Remember how I mentioned that most caves are formed by water action? In fantasy caves, water features are usually occasional nuisances or window dressing, but in a real cave, water is everywhere: flowing, gushing, seeping, trickling, and pooling, usually exactly where you want to be going. In nearly any steep ascent or descent in an active cave system, you're going to be climbing next to or even through a cascade of water. If you keep track of water rations in your game, I'd say that good sources of water in caves should be plentiful. That's one advantage. 

It would be nice if the amount of water flowing through was at a constant rate, but remember, this water is largely runoff from rain. If the climate is at all seasonal, the cave will be a very different experience after a rain storm or during rainy season than in a drier time. Rapidly changing water levels make caves deadly.

It is nearly impossible to stay dry in a cave without specialized clothing. You and your gear are going to get soaked. And it's cold down there. Campers will recognize that cold + damp = hypothermia, a potentially fatal loss of core body temperature. Only the breeziest, most casual game systems can ignore the hostility of an environment like that. In Dungeonteller, you lose Luck (health/hp) every day you're in such an environment. A cave crawl could kill a party of PCs in a day or so even if they never meet so much as a goblin.

And because they're wet, caves are noisy.
Even a little water makes a lot of noise. Anything that wants to sneak up on you doesn't have to worry about being heard, and if you're a rogue, don't even bother to move silently when you're creeping up on a foe. If you want to talk to another party member, you're going to have to talk into their ear or shout at them above the ambient noise of the water. Not an ideal way of avoiding detection by cave creepies.

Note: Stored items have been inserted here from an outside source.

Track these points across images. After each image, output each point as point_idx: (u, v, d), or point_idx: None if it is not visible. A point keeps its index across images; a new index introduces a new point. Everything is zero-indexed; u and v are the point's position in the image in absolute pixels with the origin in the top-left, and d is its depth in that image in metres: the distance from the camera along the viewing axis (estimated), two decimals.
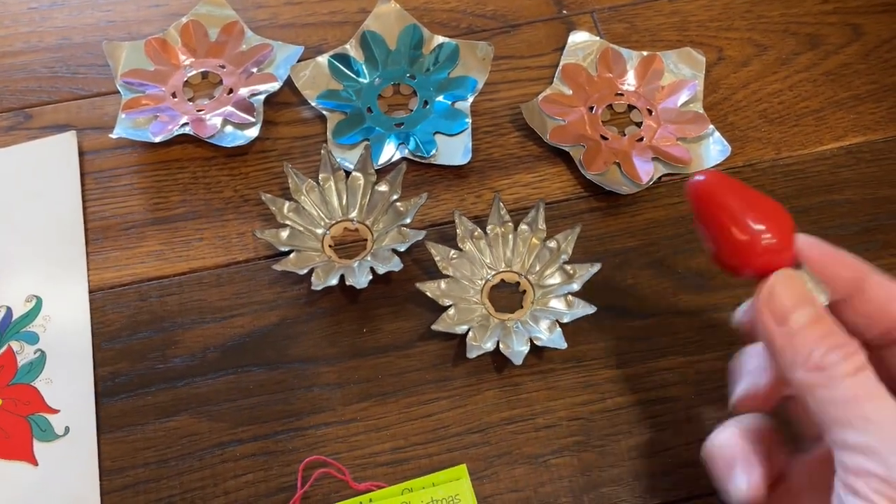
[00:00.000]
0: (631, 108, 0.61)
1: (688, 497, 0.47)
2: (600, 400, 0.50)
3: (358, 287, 0.51)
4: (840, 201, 0.57)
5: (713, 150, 0.59)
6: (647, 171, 0.57)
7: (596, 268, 0.51)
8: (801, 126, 0.61)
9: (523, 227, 0.54)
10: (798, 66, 0.64)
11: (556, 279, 0.53)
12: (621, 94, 0.62)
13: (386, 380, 0.51)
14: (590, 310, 0.50)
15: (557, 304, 0.52)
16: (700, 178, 0.37)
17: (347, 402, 0.51)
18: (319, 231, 0.55)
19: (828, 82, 0.63)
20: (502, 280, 0.54)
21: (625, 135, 0.60)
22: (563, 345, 0.49)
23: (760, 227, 0.35)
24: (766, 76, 0.63)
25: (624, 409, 0.50)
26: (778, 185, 0.58)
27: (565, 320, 0.50)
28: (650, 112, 0.61)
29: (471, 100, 0.60)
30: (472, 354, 0.49)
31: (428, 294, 0.51)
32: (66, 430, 0.50)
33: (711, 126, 0.60)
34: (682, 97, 0.61)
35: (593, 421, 0.50)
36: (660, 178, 0.58)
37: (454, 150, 0.59)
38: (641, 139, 0.59)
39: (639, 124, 0.60)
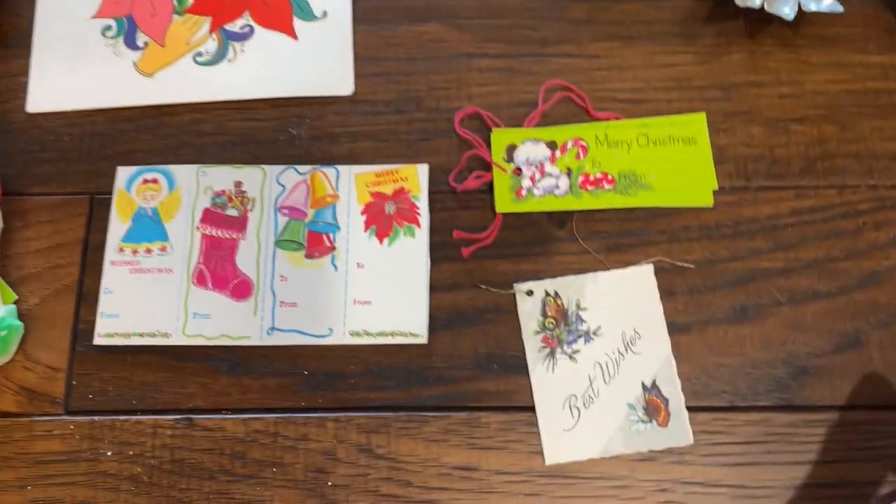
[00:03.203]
0: None
1: None
2: (849, 81, 0.50)
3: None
4: None
5: None
6: None
7: None
8: None
9: None
10: None
11: None
12: None
13: (634, 26, 0.51)
14: None
15: None
16: None
17: (593, 38, 0.51)
18: None
19: None
20: None
21: None
22: (839, 9, 0.47)
23: None
24: None
25: (873, 94, 0.49)
26: None
27: None
28: None
29: None
30: (743, 4, 0.48)
31: None
32: (324, 13, 0.52)
33: None
34: None
35: (839, 99, 0.49)
36: None
37: None
38: None
39: None
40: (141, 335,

Caves don't respect the horizontal plane.
Levels? You must be joking. A real cave is a maze of angled crevices, holes, and caverns, and even in the larger voids, the floor won't be flat, unless seasonal floods are bringing in a nice soft carpet of sand or silt (just pray that you're not there in high water). On a larger scale, you do sometimes see a roughly horizontal alignment of chambers where water finds the way down blocked by a more resistant rock layer below. If you've ever seen my dungeon maps, you know that this is one of my big design points: that natural caves love to wander and connect at odd angles and tangents. Again, even in a casual game, climbing skill should come into play frequently in cave crawls.

Cave combat is hard.
In all but the largest voids, melee combat would be awkward. Room to swing is at a premium. If I were setting up a marching order, I would put one or two fighters in front with awl-pikes or short spears, and one or two in the back with their spears reversed in their hands to be ready to repel attack from the rear. I think the ideal cave weapon would be a spear that you could telescope or break down into several lengths. A couple spearmen could dominate a passage, with no worries about being flanked. Spell casters would become key in breaking such stalemates.

1 comment:

  1. Yeah, my dwarves have spears as their favorite weapons, not axes.